Car-Mart board chair Josh Welch recognized Campbell and Williams for their leadership and the initiatives put in place during the past year.
“Doug has learned our business quickly. He appreciates our culture, the importance of our value proposition to any community, has made meaningful improvements to our operations and is an excellent leader. Jeff positioned the company for substantial long-term growth and profitability; Doug has the skillsets to elevate our execution, delivering on the enormous demand for basic transportation and credit in towns across the country,” Welch said.
“We are grateful for the many key business initiatives launched under Jeff’s leadership. Jeff continues to be a large shareholder in America’s Car-Mart and will continue his dedicated work until the end of fiscal year 2024, subsequently remaining as a consultant to the company to help ensure a smooth transition,” Welch went on to say.
Along with the executive announcements, Car-Mart reported what it called “strong” revenue growth in the first quarter of fiscal year 2024, with net income “negatively impacted by credit results.”
The company tabulated that diluted earnings per share were $0.63 on revenue of $368.0 million for the quarter.
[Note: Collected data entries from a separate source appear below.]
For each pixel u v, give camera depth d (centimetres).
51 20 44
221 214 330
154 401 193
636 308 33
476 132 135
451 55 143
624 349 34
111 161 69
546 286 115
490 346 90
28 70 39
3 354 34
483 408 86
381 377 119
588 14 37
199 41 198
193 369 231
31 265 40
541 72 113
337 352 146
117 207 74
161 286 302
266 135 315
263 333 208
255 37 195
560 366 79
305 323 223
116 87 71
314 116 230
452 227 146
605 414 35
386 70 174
Car-Mart articulated these key highlights from the first quarter. All comparisons are on a year-over-year basis unless otherwise noted. They included:
—Revenues of $368.0 million, up 8.6%.
—Total retail unit sales increased 2.4%. Same store retail revenue growth was 8.2%.
—Sales volume productivity per store per month was 34.2 versus 33.6, an increase of 1.8%.
—Gross profit per car sold was $6,768 compared to $6,5241.
—Provision for credit losses as a percentage of sales was 30.9% compared to 25.9%. Net charge-offs as a percentage of average finance receivables for the quarter were 5.8% compared to 5.1%.
—Interest income was up 27.3% to $56.5 million, compared to $44.3 million.
—SG&A as a percentage of sales was relatively flat at 14.9% versus 14.7%. SG&A was up $3.2 million and up $0.7 million, sequentially. Excluding stock-based compensation, SG&A was down $0.6 million sequentially. SG&A per average customer was $449 versus $450.
—Interest expense was $14.3 million, compared to $7.3 million.
—Total debt to finance receivables was 49.3% up from 46.5% as of April 30, and total debt, net of cash, to finance receivables (non-GAAP), was 42.9% at the end of the first quarter, up from 41.5%2 as of April 30.
—Customer count increased 8.1% to 104,734 active customers. Customers served per dealership was 680, compared to 629.
—Diluted EPS was $0.63 versus $2.071.
“In the first quarter, improvements in many areas of the business — unit sales, gross margin, repair costs, diminishing wholesale losses, online credit application activity, working capital management and closing underperforming stores were overshadowed by the increase in the provision for loan losses during the period. The major drivers behind higher loan losses related to post-stimulus normalization of charge-offs, additional provisioning resulting from increased contract term, and a higher average interest rate for the portfolio. Said in a different way, we are experiencing the same credit results on the portfolio as we have historically, but the contract length has changed,” Williams said in another news release.
“We anticipate this dynamic will reverse in the future leading to a more normalized reserve provision. In effect, the current principal collected, as a percentage of finance receivables, has been lower, creating a higher allowance for losses rather than being reported in earnings and equity. We continue to increase our allowance for credit losses, providing $14.8 million more than charge-offs during the period,” he continued.
“Our loan origination system is now being utilized in all our stores for customer pre-approvals, improving our ability to maximize deal structures according to the risk each customer presents, and positioning us well for long-term success. While our competition is struggling with access to capital, we are not. Our healthy increase in sales volumes and scale, not to mention our on-going business investments, are giving us ever-increasing advantages in the marketplace,” Williams went on to say.